When he successfully repeated the Darby training, his wife visited him, carrying a pink balloon signifying their baby was a girl. They named her Georgia Darby. Their youngest daughter’s middle name is Shalala.
Almost two years after he graduated from Ranger School, Gibson completed the Ranger Assessment Selection program, another intensely demanding test that allowed him to join the 75th Ranger Regiment. A major, Gibson now serves as the unit’s regimental judge advocate. He deployed with his fellow Rangers to the Middle East in 2022.
Next month, he will help commemorate the 80th anniversary of D-Day by parachuting into Normandy with other U.S. service members. Many of his relatives are traveling to France to witness the event as well as a change-of-command ceremony for Shalala’s battalion. Gibson can’t wait to see the country his grandfather helped liberate.
“I feel like I understand him more now,” Gibson said. “Just being able to walk in his footsteps, literally, is going to be an emotional and revealing experience for me.”
Credit: arvin.temkar@ajc.com
Credit: arvin.temkar@ajc.com
Georgia Casualties in World War II
- About 320,000 Georgians served in the U.S. military during World War II.
- 5,701 U.S. soldiers from Georgia were killed during the war.
- More than 200 U.S. military personnel who entered service in Georgia are memorialized at the Normandy American Cemetery in France. Of those, 18 died on D-Day.

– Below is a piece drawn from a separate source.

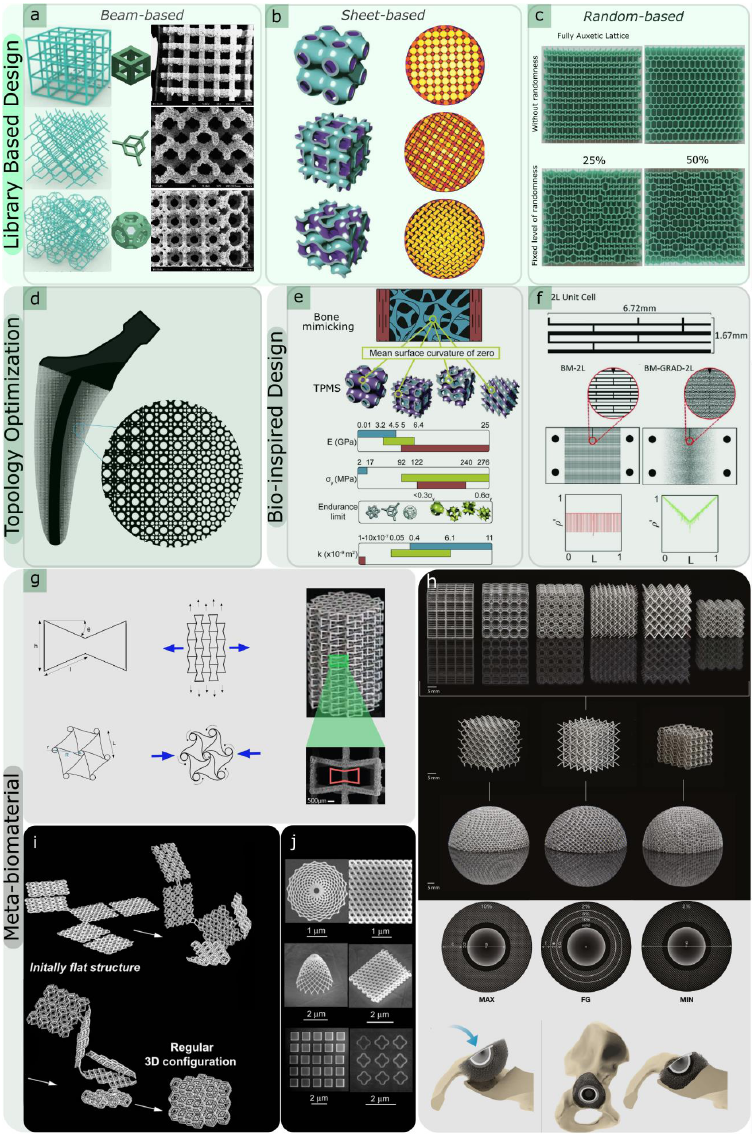
Figure 1. ( a – c ) Library-based designs: ( a ) beam-based unit cells, such as cubic, diamond, and truncated cuboctahedron (reprinted from Refs. [26,29] with permission, Copyright 2022 Elsevier), ( b ) surface-based unit cells, such as triply periodic minimal surfaces (TPMS) (reprinted from Ref. [30] with permission, Copyright 2022 Elsevier), and ( c ) disordered and random-based network structures (reprinted from [31] with permission, Copyright 2022AIP Publishing); ( d ) topology optimisation em- ployed in an orthopaedic implant (reprinted from Ref. [32] with permission, Copyright 2022 Elsevier); ( e , f ) bio-inspired designs, such as functionally graded hierarchical soft–hard composites inspired by ( e ) bone (reprinted from Ref. [30] with permission, Copyright 2022 Elsevier) and ( f ) nacre-like design exhibiting brick-and-mortar hierarchical unit cell structures (reprinted from Ref. [33] with permission, Copyright 2022 John Wiley and Sons); ( g – i ) meta-biomaterial designs: ( g ) auxetic properties, includ- ing re-entrant unit cells and chiral structures [34,35] (reproduced from [34] with permission from the Royal Society of Chemistry), ( h ) non-auxetic unit cells, such as cube, truncated cube, truncated cuboc- tahedron, diamond, body-centred cubic, and rhombic dodecahedron; three non-auxetic unit cells (diamond, body-centred cubic, and rhombic dodecahedron) were chosen for further evaluation in deformable meta-implants after they were evaluated for their quasi-static mechanical properties [36], ( i ) self-folding of origami lattices [37]; ( j ) 2D and free-form 3D nano-patterns on the surface of flat origami sheets using electron beam-induced deposition (EBID)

Sources: New Georgia Encyclopedia, Georgia National Guard History Blog, U.S. Army Center of Military History, the American Battle Monuments Commission and the National World War II Museum.
About this article
Jeremy Redmon visited Fort Moore and consulted the National Infantry Museum, National World War II Museum and the U.S. National Archives. He also reviewed Jim Shalala’s military records and a report Shalala wrote about his Ranger unit’s history during the war. And he read Douglas Brinkley’s “The Boys of Pointe du Hoc: Ronald Reagan, D-Day and the U.S. Army 2nd Ranger Battalion.”